楽屋でメイク中にフェイスタイムで息子たちと話す時の私も、彼らに言わせると「野生のママではない」んだそうです。なんだよ、野生って。でも、仕事場と家での顔が違うのは、当たり前ですよね。

きっとあなたも、お母さんといる時と彼氏といる時と職場にいる時の人となりは、違うでしょう。そのどれもが本当で、どれにも欠点があり、それぞれにいいところがあるはずです。全部を統合して欠点ゼロにしようと思ったら、壊れてしまいます。いろんな顔があっていいのです。そう、ちょっと性格の悪い顔も。

おおらかで屈託のない性格になりたかったけど…

変わりたい! と思う人は、自分に対する興味が強すぎるのかも。野菜を育てたり、文鳥を飼ったりして気を逸らしましょう。きゅうりなんか育つのが早いから、毎日めちゃめちゃ変化しますよ。文鳥は手に乗ってくれるし。

私は子供の世話に追われるようになって、自分とは系の悩みから解放されました。今は、一家の支え手として元気に働き続けることに注力しなくてはなりませんので、睡眠時間と栄養の確保が最大の関心事です。

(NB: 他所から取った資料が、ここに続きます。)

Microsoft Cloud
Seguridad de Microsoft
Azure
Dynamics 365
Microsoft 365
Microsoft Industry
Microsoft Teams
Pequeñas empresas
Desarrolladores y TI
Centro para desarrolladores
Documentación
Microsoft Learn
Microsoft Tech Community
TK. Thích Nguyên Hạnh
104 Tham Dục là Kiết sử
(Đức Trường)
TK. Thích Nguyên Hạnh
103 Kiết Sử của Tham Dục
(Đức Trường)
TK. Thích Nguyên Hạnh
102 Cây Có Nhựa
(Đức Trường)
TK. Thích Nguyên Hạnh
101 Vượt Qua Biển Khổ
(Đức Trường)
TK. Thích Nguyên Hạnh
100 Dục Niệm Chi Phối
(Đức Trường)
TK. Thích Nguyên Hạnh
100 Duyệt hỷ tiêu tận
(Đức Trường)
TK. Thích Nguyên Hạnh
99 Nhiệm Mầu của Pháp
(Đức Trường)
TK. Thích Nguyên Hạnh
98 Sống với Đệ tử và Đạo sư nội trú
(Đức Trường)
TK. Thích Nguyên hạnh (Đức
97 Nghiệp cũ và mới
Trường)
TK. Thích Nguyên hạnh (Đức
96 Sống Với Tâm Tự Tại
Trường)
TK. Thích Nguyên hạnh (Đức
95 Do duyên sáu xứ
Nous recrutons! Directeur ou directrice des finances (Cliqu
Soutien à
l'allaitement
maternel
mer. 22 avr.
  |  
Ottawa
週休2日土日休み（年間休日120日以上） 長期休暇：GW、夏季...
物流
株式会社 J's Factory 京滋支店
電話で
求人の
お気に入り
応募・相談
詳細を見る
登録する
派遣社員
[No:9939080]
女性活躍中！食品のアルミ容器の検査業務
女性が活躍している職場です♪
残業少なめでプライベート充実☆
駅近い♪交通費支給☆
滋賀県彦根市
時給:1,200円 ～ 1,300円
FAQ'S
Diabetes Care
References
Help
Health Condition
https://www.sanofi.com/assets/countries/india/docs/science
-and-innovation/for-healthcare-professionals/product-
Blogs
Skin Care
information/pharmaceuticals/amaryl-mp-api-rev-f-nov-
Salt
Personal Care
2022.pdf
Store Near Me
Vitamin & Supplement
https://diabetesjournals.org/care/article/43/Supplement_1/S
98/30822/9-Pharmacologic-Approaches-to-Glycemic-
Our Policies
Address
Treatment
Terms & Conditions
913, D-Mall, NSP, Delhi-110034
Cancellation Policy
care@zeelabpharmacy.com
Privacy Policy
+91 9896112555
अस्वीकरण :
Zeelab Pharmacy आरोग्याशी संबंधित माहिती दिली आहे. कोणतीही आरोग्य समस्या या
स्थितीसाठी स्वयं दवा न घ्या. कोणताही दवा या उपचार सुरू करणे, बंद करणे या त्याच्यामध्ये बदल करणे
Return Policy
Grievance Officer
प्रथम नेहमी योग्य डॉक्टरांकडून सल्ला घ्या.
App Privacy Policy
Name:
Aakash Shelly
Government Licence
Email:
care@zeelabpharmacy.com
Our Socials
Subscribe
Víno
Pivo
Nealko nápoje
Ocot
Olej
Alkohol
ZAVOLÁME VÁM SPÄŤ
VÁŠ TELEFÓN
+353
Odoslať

かつては、おおらかで屈託のない性格になりたいと思っていました。努力すればなれるはずだと思っていたのです。負の面をなんとか取り除けないものかと悩んだ結果、取り除くことはできないけど、なんとか受け入れて生きていくことができるようになりました。性格が変わったのではなく、ものの見方が変わったんですね。それで、随分楽になりました。
  
変わるまいと思っても、時が経てば体も気持ちも変わってしまうもの。自分を思い通りにしようとするよりも、人ごとみたいに眺めるくらいでちょうどいいのかも。はーこう来たか、じゃあどう出るか、の繰り返し。そうやって、生真面目だった若者がゆるい中年になっていくのって、悪くないと思います。